The record reveals that during the relevant time, complainant was employed
as a Window Clerk at the agency's Bentonville Post Office, in Bentonville,
Arkansas. Complainant sought EEO counseling and subsequently filed a
formal complaint on February 26, 1996, alleging that he was discriminated
against on the bases of race (Caucasian), sex (male), and reprisal for
prior EEO activity when, on September 18, 1995, he was not selected for
the position of Supervisor, Customer Service, EAS-16.
At the conclusion of the investigation, complainant was informed
of his right to request a hearing before an EEOC Administrative
Judge (AJ) or alternatively, to receive a final decision by the
agency. Complainant initially requested a hearing, but prior to the
hearing date, complainant's attorney notified the AJ that complainant
wished to withdraw his hearing request. The agency subsequently issued a
final decision (FAD). In its FAD, the agency concluded that complainant
did not establish a prima facie case of race or sex discrimination
because he was unable to show that he was treated differently than
otherwise similarly situated employees outside of his protected classes.

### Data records
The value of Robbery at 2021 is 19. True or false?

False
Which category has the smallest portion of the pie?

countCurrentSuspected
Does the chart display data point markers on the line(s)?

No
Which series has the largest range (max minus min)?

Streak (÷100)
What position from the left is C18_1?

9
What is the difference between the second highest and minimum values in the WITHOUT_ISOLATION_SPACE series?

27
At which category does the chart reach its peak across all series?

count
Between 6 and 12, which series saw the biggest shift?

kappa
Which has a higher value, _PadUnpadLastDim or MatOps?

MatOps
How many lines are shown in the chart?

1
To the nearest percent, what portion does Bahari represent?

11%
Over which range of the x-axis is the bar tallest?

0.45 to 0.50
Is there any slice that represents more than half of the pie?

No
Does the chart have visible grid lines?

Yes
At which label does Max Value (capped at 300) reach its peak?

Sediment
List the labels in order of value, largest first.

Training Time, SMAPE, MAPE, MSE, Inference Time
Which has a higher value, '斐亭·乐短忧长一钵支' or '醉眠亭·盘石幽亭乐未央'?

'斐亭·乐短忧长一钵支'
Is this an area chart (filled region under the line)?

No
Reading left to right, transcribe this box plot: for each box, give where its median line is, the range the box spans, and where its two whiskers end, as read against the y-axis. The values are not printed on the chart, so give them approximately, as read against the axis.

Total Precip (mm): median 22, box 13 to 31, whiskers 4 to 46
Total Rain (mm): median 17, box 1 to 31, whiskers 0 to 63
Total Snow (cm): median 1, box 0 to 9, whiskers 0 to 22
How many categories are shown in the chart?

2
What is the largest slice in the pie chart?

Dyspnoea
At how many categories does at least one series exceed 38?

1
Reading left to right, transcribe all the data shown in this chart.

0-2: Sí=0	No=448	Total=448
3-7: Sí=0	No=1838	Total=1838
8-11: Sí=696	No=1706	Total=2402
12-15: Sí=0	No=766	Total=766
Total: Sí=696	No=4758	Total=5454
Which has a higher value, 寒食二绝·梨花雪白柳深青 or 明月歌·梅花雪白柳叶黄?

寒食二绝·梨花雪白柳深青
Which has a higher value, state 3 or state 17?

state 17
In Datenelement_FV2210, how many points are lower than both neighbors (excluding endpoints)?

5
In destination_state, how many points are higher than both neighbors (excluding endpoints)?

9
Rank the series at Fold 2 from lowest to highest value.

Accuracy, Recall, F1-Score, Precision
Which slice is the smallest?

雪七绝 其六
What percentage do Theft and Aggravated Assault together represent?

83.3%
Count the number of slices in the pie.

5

### REQUIRED WORK
**A.** Please decide whether each statement agrees with the complaint decision text above, answering yes or no and quoting the deciding words: (i) The complainant filed a formal complaint on February 26, 1996. (ii) The complainant's hearing before the Administrative Judge went ahead. (iii) The agency found that the complainant established a prima facie case of race or sex discrimination.
**B.** List every basis on which the complainant alleged discrimination in the complaint decision text.

### RESPONSE LIST
**A.**
(i) Yes: "filed a formal complaint on February 26, 1996"
(ii) No: "complainant's attorney notified the AJ that complainant wished to withdraw his hearing request"
(iii) No: "the agency concluded that complainant did not establish a prima facie case of race or sex discrimination"

**B.**
- Race (Caucasian)
- Sex (male)
- Reprisal for prior EEO activity